L’hôpital n’est pas la propriété d’un élu, ni d’une ville, ni d’un parti

Nouvelle déconvenue politique pour le maire RN de Castres, Florian Azéma. Après sa défaite au printemps face au maire de Mazamet, Olivier Fabre, pour la présidence de la communauté d’agglomération Castres-Mazamet, l’édile castrais échoue cette fois à prendre la tête du conseil de surveillance du centre hospitalier intercommunal Castres-Mazamet. Un revers qui confirme le basculement des équilibres politiques.

Florian Azéma subit une nouvelle défaite. Quelques semaines après la bataille pour la présidence de la communauté d’agglomération Castres-Mazamet, le maire de Mazamet, Olivier Fabre, a été élu mercredi président du conseil de surveillance du centre hospitalier intercommunal Castres-Mazamet, avec un score de huit voix contre trois.
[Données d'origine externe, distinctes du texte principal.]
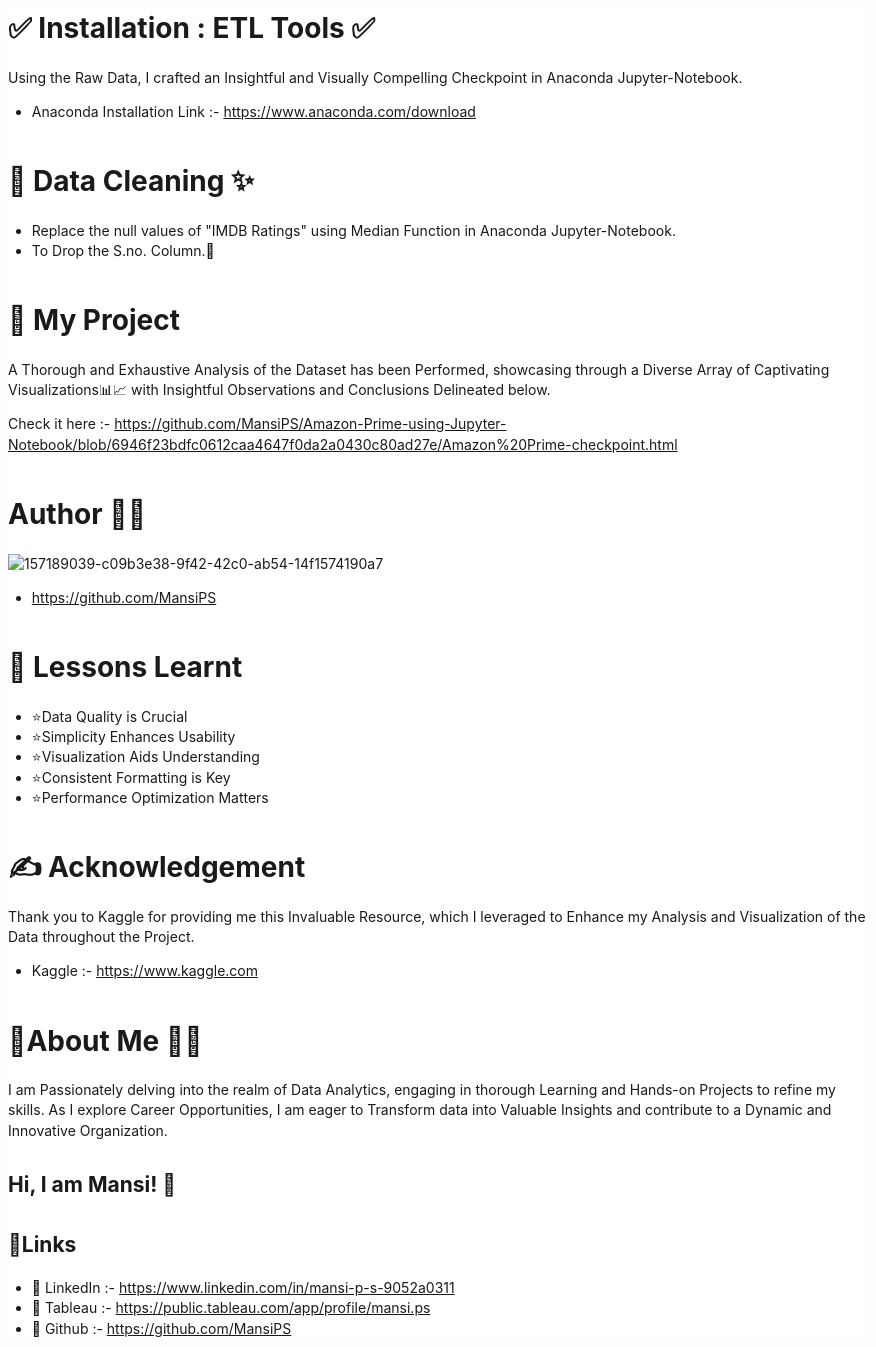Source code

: # ✅ Installation : ETL Tools ✅

Using the Raw Data, I crafted an Insightful and Visually Compelling Checkpoint in Anaconda Jupyter-Notebook.
- Anaconda Installation Link :- https://www.anaconda.com/download
  
# 🧹 Data Cleaning ✨

- Replace the null values of "IMDB Ratings" using Median Function in Anaconda Jupyter-Notebook.
- To Drop the S.no. Column.📅

# 🚀 My Project

A Thorough and Exhaustive Analysis of the Dataset has been Performed, showcasing through a Diverse Array of Captivating Visualizations📊📈 with Insightful Observations and Conclusions Delineated below.

Check it here :- https://github.com/MansiPS/Amazon-Prime-using-Jupyter-Notebook/blob/6946f23bdfc0612caa4647f0da2a0430c80ad27e/Amazon%20Prime-checkpoint.html

# Author 🙎‍♀️  

![157189039-c09b3e38-9f42-42c0-ab54-14f1574190a7](https://github.com/user-attachments/assets/918f0183-1331-43d1-8de5-f074326c2cfb)
- https://github.com/MansiPS 

# 📝 Lessons Learnt 

- ⭐Data Quality is Crucial
- ⭐Simplicity Enhances Usability
- ⭐Visualization Aids Understanding
- ⭐Consistent Formatting is Key
- ⭐Performance Optimization Matters

# ✍ Acknowledgement

Thank you to Kaggle for providing me this Invaluable Resource, which I leveraged to Enhance my Analysis and Visualization of the Data throughout the Project.
- Kaggle :- https://www.kaggle.com

#  🌟About Me 🙎‍♀️

I am Passionately delving into the realm of Data Analytics, engaging in thorough Learning and Hands-on Projects to refine my skills. As I explore Career Opportunities, I am eager to Transform data into Valuable Insights and contribute to a Dynamic and Innovative Organization.

## Hi, I am Mansi! 👋
## 🔗Links
- 📌 LinkedIn :- https://www.linkedin.com/in/mansi-p-s-9052a0311  
- 📌 Tableau :- https://public.tableau.com/app/profile/mansi.ps
- 📌 Github :- https://github.com/MansiPS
Cette victoire renforce l’influence d’Olivier Fabre sur les institutions locales. En avril dernier, il avait déjà remporté la présidence de la communauté d’agglomération en fédérant 30 voix contre 26, et en promettant une « gouvernance partagée ».

Deux mois plus tard, les tensions politiques se cristallisent autour de l’hôpital du Pays d’Autan. Florian Azéma a dénoncé dans un communiqué « la politique politicienne », regrettant qu’Olivier Fabre ait présenté sa candidature pour un poste traditionnellement occupé par le maire de la ville-centre. L’édile castrais a qualifié cette situation de « précédent inédit » et a exprimé son mécontentement vis-à-vis du vote qui a conduit à sa défaite.

Olivier Fabre a fermement rejeté cette analyse, rappelant que l’élection a été décidée par des représentants de la société civile et des professionnels de santé, dont sept des onze votants n’étaient pas des élus.

Le maire de Mazamet a rétorqué : « Être élu serait un droit absolu que personne ne pourrait lui contester », soulignant que les professionnels de santé avaient fait le choix de l’élire. Il a ajouté : « L’hôpital n’est pas la propriété d’un élu, ni d’une ville, ni d’un parti. »

Cette élection marque un changement significatif dans les rapports de force locaux. La ville de Castres, longtemps dominante, voit émerger un contre-pouvoir avec Mazamet. Pour Florian Azéma et le Rassemblement national, ce revers est un coup dur, après la perte de la présidence de l’agglomération.

Il reste à déterminer si cette rivalité institutionnelle entraînera un blocage des projets communs ou si les deux hommes parviendront à collaborer sur des questions d’intérêt commun, telles que le développement économique et les infrastructures.